Gdy wróciłam do domu, w salonie była cała paczka Doriana. Dziwne, bo nie pili, tylko nad czymś rozmawiali. Czekaj... TO MÓJ DOM!

- Ej... - powiedziałam i wtedy każdy spojrzał się w moją stronę.

- Aa, sorki Nico - powiedział Dorian, po czym wstał i podszedł do mnie. - Widzisz... to jest nasza paczka, która ma dokopać temu Davidowi.

Spojrzałam się na nich. Było ich około 10... Wyglądali... przerażająco... Super! Cali w tatuażach, kolczyki w nosie i uszach... szałowo! Żeby mój przyszły chłopak wyglądał podobnie, hehe...

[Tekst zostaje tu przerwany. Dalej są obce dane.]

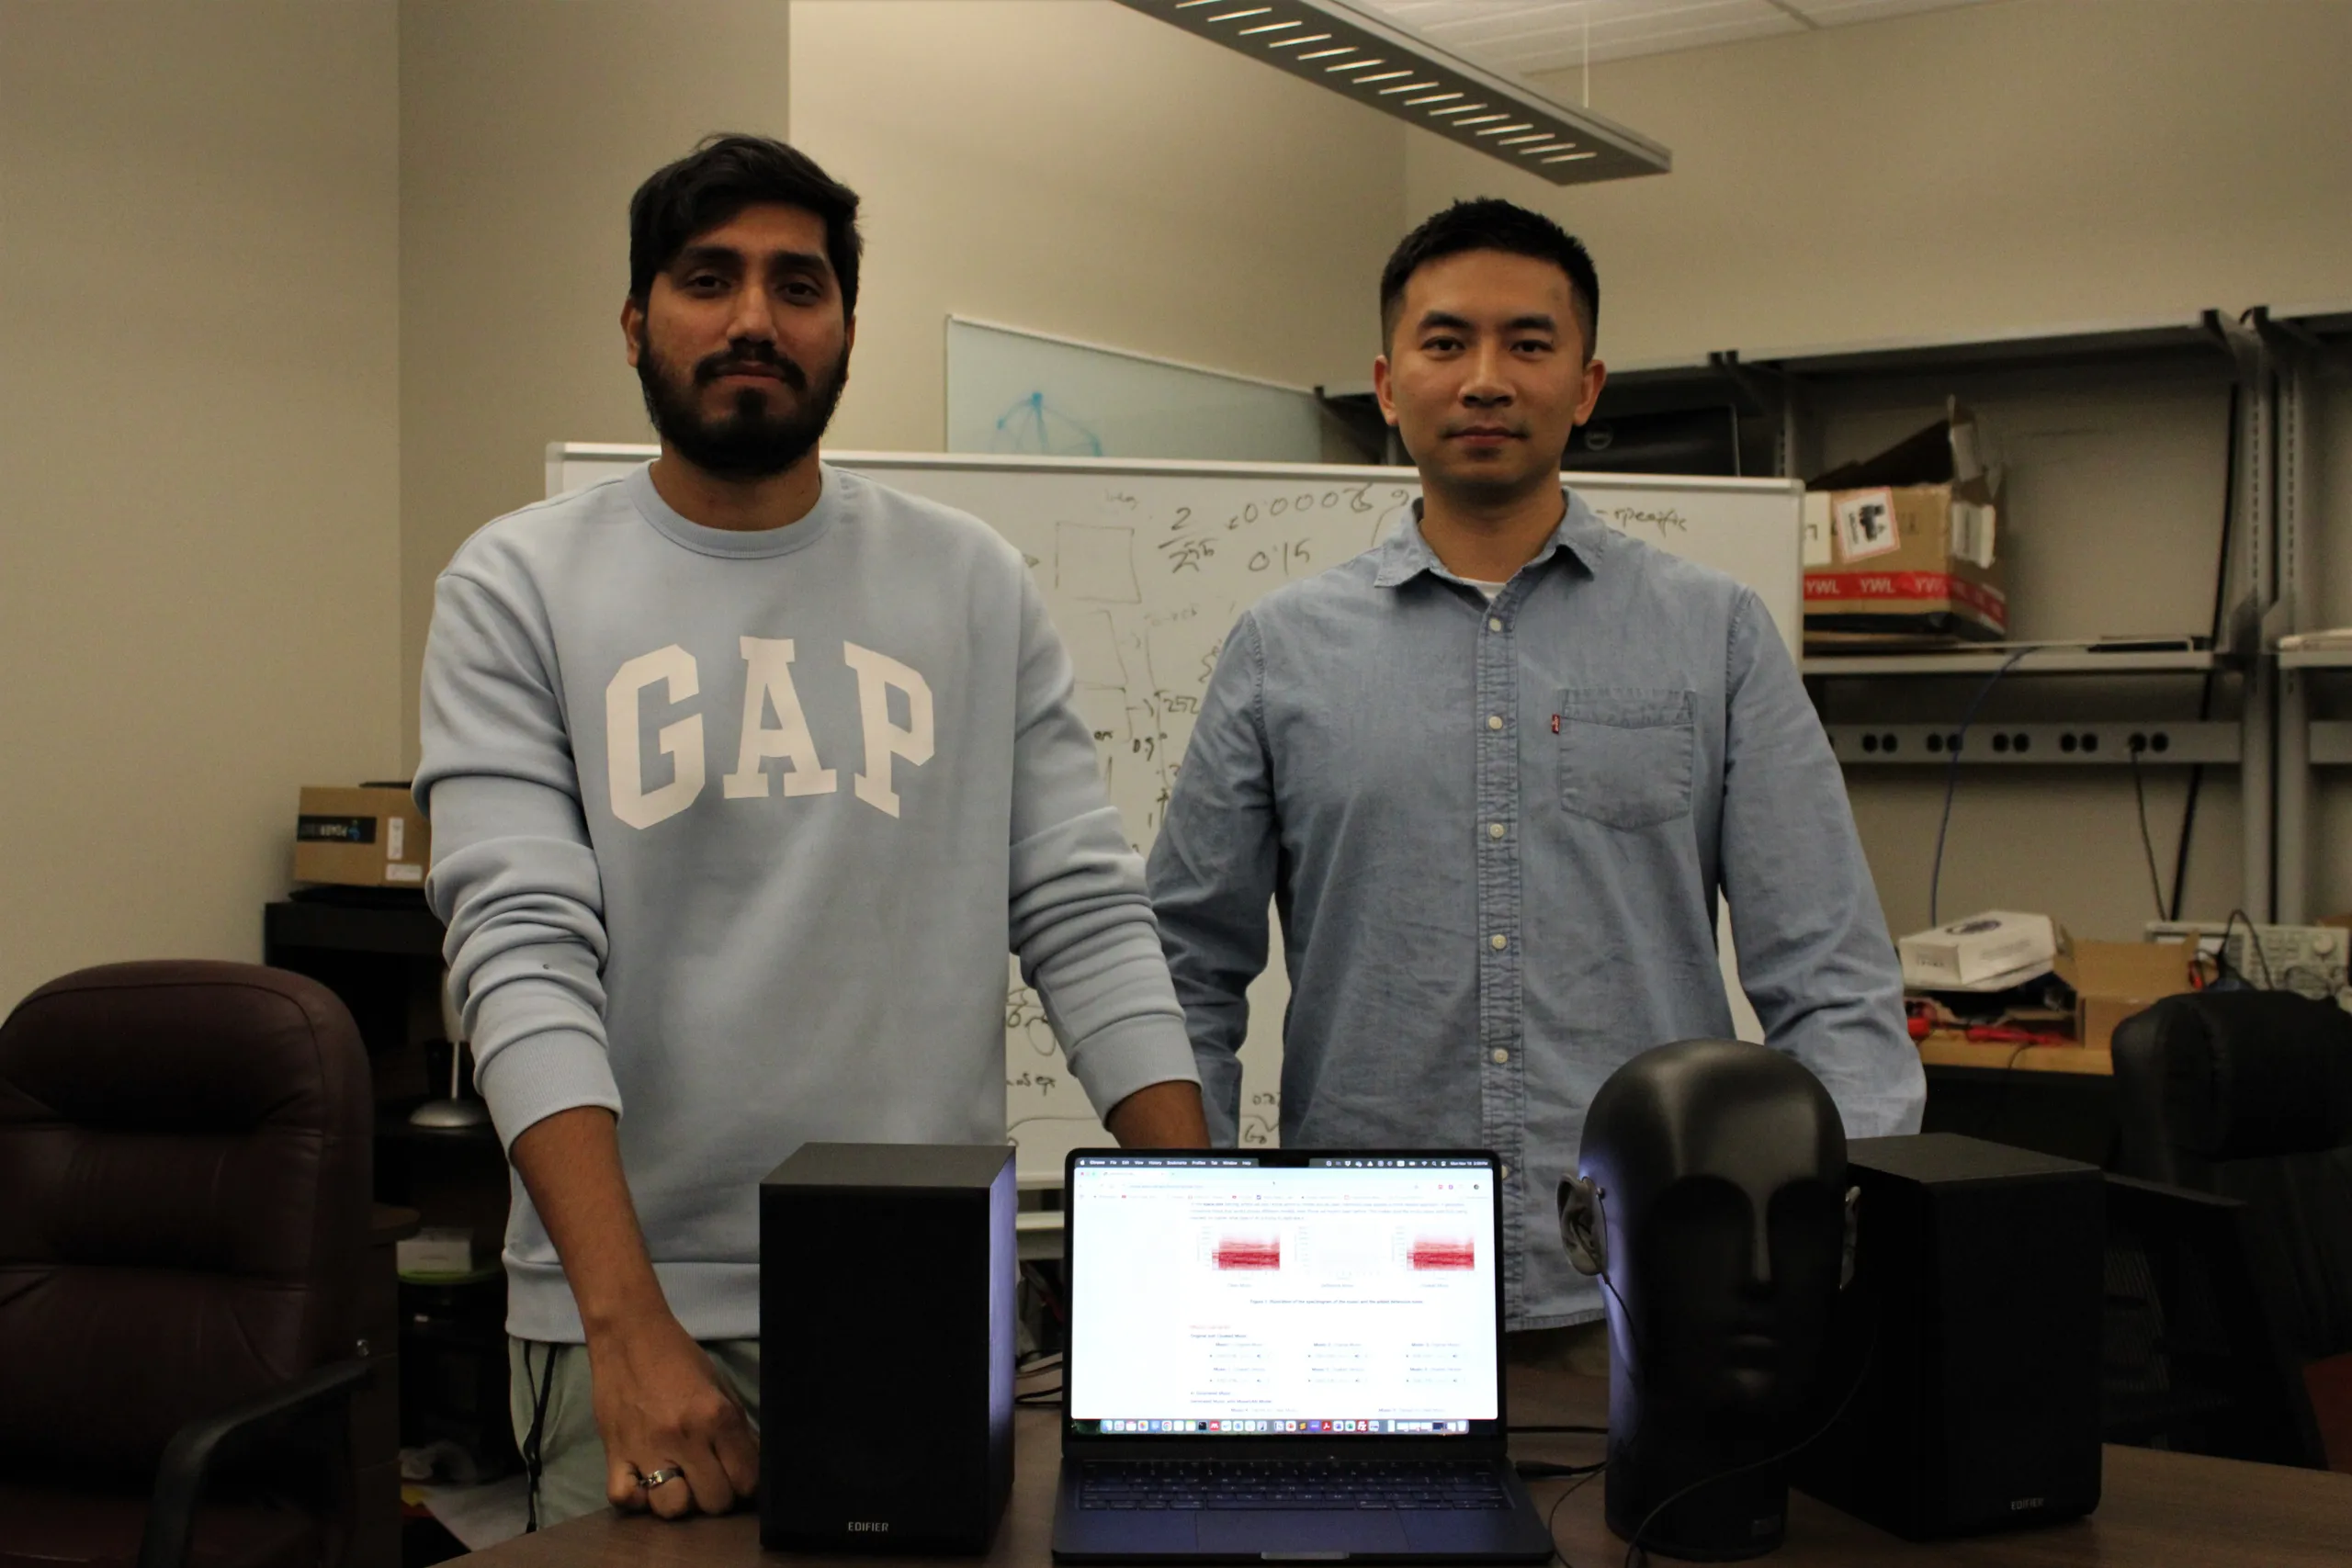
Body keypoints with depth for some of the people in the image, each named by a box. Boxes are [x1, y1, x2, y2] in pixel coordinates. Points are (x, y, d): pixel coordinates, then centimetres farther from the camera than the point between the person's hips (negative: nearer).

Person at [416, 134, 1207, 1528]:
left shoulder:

- Dobra, em.. - zaczęłam - ...dzięki wielkie za pomoc.

- Spoko - odpowiedział największy ze wszystkich zgromadzonych. - Jeśli chodzi o Davida, to już dawno chcieliśmy dać mu nauczkę, ale nie mieliśmy okazji. Teraz, kurwa, pożałuje!

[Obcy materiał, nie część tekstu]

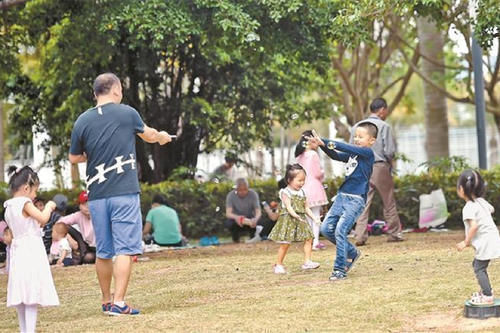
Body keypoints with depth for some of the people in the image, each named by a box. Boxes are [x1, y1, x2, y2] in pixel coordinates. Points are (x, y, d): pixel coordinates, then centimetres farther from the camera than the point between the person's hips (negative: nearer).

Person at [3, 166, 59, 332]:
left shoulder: (9, 207, 12)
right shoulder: (25, 203, -13)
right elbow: (43, 218, -22)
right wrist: (49, 206, -6)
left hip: (18, 253, 9)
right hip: (31, 251, -9)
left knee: (21, 299, 13)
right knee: (32, 296, -10)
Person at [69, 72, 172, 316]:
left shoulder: (83, 120, 4)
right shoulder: (127, 113, 0)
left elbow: (74, 158, 12)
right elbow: (148, 135, 19)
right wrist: (162, 136, 41)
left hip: (96, 195, 4)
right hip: (124, 193, -3)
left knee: (103, 252, 12)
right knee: (125, 249, -3)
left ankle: (107, 302, 23)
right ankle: (119, 303, -11)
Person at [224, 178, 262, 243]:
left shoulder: (253, 194, -16)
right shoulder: (231, 195, -18)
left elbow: (258, 211, -22)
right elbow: (228, 213, -27)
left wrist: (255, 219, -47)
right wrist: (236, 217, -51)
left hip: (250, 219, 0)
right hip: (236, 220, 0)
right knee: (228, 223, -33)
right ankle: (236, 239, 1)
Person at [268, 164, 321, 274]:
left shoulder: (302, 192, 12)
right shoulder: (286, 192, -8)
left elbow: (306, 208, 16)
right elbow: (288, 207, -20)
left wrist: (314, 217, 6)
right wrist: (296, 216, -35)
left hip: (301, 220, 7)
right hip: (288, 220, -7)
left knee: (308, 238, -4)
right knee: (285, 243, -6)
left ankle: (307, 262, 0)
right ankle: (279, 265, 6)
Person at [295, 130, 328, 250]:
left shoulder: (299, 156, 8)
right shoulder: (313, 154, -11)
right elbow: (317, 173, -13)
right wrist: (322, 173, 9)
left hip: (304, 188, 6)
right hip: (314, 186, -6)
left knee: (307, 216, 12)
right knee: (316, 214, -1)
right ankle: (316, 242, -3)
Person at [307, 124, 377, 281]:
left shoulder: (368, 153, -7)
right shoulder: (353, 153, 16)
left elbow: (347, 148, -19)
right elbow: (337, 155, 4)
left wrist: (326, 142, -23)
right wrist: (322, 145, -12)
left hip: (356, 199, -8)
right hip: (342, 196, 8)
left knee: (340, 231, -16)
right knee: (326, 228, 4)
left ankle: (340, 269, -7)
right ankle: (352, 252, 22)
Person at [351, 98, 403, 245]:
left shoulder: (356, 127, 6)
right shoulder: (384, 126, -7)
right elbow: (390, 151, -10)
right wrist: (389, 162, 9)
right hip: (380, 167, -3)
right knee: (389, 202, 11)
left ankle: (360, 236, -6)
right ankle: (394, 233, 19)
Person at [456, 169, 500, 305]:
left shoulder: (469, 207, -19)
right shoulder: (481, 201, 8)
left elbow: (473, 226, -28)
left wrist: (466, 242, -19)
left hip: (485, 242, -9)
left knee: (479, 268, -6)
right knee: (477, 264, 21)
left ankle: (488, 296, -7)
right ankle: (486, 290, 29)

Usiadłam obok Doriana, po czym zaczęliśmy rozmawiać o ataku na nich, ale też śmialiśmy się... Fajnie było z nimi... Mogłam się pośmiać, a jednocześnie posiłować... Co z tego, że wygrałam tylko raz i to specjalnie, hehe... Najważniejsza jest zabawa!

Gdy była 21:30, wsiedliśmy do 3 samochodów i pojechaliśmy na wskazane miejsce... Opuszczony dom był w ciemnym lesie, a gdy było ciemno, naprawdę wyglądał przerażająco... Słyszałam, że w tym domu mieszka pewien duch, który straszy, a w nocy przechodnie słyszeli jakieś krzyki dochodzące z tego lasu... Eee... Na samą myśl ciarki mnie przeszły, ale nie dałam po sobie tego okazywać...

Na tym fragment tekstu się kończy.